■ Problem statement ■
For each line of the data below that contains "lines", return that line.

[Source records]
+---+
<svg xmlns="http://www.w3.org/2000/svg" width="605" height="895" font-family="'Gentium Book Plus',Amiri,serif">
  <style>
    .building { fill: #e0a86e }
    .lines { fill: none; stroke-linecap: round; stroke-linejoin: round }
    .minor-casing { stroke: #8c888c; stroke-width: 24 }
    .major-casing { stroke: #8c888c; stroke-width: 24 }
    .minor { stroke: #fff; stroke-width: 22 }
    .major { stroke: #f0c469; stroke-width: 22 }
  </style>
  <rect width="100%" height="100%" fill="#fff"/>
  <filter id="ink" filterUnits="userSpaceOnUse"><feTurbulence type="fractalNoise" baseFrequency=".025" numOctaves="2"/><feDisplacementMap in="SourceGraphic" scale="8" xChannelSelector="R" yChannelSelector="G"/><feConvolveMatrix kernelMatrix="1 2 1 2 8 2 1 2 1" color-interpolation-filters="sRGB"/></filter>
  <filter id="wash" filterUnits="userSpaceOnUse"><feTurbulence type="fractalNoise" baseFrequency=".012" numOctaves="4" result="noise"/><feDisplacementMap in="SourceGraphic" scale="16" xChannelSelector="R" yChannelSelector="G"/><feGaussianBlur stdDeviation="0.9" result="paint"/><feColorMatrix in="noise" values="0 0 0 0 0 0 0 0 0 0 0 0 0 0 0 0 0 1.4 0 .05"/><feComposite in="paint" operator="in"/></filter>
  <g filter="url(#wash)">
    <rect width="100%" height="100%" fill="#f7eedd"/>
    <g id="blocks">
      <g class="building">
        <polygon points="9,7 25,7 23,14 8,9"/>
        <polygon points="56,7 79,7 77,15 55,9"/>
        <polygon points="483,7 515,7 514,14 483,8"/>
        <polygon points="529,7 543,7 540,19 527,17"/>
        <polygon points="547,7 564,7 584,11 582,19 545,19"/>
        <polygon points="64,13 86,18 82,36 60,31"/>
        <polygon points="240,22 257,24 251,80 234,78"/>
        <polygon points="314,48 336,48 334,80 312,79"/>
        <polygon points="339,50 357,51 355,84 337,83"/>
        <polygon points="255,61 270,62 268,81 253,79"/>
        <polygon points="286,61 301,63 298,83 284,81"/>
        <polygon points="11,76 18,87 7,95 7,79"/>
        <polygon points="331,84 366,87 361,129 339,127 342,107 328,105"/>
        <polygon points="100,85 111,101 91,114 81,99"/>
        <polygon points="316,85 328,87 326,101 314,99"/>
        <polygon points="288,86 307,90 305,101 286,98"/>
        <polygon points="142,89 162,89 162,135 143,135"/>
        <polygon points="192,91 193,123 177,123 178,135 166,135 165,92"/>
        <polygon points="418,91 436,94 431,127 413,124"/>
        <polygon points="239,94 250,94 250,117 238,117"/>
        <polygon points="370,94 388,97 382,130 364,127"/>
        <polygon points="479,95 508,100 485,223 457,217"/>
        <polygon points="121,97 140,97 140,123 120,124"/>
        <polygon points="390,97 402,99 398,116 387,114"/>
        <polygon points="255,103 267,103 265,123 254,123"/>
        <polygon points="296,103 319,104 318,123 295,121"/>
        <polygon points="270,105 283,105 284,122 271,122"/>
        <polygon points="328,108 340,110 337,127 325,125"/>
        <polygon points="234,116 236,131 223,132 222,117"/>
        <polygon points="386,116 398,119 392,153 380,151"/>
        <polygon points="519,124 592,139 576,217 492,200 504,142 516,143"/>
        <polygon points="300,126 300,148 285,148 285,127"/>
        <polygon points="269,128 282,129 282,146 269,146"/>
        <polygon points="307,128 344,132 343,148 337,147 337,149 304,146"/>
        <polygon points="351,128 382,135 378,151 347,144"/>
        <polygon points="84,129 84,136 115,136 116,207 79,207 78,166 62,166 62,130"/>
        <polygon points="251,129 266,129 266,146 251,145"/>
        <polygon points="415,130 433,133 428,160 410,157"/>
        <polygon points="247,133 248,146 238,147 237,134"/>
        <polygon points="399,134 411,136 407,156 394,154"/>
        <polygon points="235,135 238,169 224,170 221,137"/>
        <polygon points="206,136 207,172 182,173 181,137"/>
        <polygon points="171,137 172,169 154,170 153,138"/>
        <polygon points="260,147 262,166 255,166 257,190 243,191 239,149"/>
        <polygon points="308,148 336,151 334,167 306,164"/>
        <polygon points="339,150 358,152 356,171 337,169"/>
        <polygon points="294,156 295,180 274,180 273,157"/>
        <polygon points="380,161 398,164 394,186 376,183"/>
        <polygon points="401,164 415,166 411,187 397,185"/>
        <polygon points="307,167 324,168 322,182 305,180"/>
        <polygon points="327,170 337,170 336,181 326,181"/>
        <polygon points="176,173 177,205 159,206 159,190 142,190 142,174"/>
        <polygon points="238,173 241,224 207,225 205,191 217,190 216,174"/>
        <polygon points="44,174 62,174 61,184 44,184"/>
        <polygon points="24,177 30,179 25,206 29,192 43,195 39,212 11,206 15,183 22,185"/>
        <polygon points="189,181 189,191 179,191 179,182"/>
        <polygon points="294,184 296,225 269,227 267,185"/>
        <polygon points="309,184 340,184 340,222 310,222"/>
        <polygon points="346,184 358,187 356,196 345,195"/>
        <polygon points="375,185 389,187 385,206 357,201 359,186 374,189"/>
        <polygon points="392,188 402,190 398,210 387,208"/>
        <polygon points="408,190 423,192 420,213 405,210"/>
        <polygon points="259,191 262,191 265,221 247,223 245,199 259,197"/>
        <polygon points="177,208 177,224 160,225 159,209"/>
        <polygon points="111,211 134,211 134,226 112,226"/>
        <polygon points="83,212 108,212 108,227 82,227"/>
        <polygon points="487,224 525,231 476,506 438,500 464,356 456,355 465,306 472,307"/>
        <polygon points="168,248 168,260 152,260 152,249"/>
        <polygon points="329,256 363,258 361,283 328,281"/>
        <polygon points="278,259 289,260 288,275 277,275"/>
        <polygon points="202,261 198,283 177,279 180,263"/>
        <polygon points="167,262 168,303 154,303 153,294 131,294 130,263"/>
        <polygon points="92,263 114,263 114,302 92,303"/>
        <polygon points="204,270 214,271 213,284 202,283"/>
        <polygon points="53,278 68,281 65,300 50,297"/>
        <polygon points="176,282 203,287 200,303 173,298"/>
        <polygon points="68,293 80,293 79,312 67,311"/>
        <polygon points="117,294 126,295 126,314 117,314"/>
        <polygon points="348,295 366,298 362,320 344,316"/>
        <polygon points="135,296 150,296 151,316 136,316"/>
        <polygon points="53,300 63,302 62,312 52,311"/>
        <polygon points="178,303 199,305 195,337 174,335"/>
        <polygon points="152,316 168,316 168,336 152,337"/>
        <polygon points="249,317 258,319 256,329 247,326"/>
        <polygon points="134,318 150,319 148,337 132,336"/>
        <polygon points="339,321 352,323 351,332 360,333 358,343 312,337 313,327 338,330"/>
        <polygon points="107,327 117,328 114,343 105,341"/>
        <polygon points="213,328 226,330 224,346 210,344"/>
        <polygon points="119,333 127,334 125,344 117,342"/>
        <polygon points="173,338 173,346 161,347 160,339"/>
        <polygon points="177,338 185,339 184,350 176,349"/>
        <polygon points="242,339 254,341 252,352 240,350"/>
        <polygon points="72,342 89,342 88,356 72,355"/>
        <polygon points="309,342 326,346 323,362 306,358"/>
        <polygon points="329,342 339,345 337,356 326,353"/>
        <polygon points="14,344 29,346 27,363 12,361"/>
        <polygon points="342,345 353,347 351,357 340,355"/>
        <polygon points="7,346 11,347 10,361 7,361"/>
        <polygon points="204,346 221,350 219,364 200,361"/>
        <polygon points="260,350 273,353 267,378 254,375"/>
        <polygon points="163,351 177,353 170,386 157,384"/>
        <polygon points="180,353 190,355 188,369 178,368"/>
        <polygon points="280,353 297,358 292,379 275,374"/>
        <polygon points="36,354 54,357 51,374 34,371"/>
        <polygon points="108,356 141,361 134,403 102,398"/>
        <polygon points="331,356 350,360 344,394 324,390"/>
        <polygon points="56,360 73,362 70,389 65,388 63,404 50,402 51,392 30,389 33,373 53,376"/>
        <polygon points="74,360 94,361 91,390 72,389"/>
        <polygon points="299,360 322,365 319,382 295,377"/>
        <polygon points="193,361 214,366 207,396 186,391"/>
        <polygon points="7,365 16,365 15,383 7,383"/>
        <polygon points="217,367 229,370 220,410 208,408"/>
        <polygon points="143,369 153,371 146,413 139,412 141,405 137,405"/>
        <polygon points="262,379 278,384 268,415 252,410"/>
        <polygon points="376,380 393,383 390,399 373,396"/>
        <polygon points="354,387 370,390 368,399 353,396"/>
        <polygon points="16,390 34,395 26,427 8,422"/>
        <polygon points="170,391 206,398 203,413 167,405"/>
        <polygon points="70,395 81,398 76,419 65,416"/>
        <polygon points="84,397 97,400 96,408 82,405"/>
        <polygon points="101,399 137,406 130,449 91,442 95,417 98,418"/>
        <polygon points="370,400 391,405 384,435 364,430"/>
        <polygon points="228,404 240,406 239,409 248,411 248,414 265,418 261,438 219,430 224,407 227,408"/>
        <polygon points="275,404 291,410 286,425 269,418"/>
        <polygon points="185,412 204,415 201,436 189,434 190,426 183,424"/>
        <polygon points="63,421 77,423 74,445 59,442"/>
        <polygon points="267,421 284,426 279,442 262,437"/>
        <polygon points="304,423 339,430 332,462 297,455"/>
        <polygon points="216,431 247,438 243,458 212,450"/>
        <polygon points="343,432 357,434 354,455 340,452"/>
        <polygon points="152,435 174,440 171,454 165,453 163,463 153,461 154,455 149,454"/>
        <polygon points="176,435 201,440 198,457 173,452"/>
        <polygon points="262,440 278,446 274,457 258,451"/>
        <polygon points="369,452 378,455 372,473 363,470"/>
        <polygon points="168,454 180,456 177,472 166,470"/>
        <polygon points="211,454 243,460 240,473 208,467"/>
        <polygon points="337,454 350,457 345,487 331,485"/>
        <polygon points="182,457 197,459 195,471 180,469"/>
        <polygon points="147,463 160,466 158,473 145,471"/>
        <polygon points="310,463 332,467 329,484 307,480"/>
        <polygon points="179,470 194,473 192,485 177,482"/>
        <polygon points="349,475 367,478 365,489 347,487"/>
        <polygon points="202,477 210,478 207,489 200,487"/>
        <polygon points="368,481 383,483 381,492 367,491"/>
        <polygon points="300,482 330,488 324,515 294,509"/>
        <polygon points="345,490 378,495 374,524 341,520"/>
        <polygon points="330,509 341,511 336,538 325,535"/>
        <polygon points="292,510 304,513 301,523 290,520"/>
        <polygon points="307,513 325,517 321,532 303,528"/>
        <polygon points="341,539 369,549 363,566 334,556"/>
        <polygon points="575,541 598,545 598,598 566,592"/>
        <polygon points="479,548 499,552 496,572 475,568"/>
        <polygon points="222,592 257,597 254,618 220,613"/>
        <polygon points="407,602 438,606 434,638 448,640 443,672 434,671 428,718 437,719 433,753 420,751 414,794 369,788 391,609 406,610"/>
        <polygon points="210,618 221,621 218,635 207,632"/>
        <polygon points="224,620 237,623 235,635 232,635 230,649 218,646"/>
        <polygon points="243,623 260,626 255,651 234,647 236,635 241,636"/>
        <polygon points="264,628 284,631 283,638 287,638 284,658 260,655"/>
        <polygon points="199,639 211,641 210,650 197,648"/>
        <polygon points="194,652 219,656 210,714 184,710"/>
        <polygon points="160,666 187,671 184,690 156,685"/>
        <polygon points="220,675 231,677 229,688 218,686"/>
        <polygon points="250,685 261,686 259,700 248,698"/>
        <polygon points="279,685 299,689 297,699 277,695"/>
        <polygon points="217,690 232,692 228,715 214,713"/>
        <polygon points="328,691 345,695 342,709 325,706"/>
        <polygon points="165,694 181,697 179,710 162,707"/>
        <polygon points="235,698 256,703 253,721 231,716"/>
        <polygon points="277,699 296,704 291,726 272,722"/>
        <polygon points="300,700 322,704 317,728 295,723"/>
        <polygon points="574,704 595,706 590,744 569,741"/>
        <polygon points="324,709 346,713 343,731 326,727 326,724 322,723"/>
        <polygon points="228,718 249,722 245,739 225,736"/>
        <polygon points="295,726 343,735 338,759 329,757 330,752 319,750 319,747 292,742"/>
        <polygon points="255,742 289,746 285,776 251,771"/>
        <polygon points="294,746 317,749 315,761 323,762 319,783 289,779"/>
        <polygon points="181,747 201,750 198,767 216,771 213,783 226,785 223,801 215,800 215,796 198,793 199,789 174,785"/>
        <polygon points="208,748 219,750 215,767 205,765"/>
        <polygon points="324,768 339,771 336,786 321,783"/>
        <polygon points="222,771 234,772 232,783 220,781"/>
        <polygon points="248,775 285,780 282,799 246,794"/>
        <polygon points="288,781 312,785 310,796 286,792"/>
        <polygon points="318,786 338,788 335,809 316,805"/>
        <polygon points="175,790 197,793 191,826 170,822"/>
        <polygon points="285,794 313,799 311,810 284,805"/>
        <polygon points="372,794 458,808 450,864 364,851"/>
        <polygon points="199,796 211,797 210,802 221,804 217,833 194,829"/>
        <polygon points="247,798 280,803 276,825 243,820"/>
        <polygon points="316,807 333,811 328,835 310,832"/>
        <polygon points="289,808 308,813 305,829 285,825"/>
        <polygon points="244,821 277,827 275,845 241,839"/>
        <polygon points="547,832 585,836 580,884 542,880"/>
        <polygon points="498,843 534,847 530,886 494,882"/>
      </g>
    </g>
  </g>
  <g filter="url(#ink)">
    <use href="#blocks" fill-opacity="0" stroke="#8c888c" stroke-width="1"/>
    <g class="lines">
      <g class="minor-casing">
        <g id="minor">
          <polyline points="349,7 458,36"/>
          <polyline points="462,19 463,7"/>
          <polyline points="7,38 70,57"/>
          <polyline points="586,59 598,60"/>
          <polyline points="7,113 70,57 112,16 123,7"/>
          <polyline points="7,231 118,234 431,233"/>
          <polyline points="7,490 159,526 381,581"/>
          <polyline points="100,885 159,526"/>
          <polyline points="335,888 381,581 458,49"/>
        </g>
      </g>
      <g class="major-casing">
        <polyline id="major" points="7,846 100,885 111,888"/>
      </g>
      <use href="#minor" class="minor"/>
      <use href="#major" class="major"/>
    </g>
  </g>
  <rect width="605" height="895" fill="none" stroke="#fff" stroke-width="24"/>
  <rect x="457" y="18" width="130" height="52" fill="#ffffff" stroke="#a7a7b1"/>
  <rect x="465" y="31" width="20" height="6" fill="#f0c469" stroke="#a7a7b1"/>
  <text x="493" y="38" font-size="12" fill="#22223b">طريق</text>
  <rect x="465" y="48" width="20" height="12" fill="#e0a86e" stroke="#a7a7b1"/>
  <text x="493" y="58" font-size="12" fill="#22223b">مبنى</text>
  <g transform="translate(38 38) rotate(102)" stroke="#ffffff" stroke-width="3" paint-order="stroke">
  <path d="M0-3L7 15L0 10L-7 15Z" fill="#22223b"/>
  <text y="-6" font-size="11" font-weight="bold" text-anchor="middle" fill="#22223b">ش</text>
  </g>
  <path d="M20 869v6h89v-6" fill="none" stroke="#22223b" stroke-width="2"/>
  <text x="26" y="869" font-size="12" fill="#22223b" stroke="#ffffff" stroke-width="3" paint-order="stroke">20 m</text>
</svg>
+---+
■ Reply ■
    .lines { fill: none; stroke-linecap: round; stroke-linejoin: round }
    <g class="lines">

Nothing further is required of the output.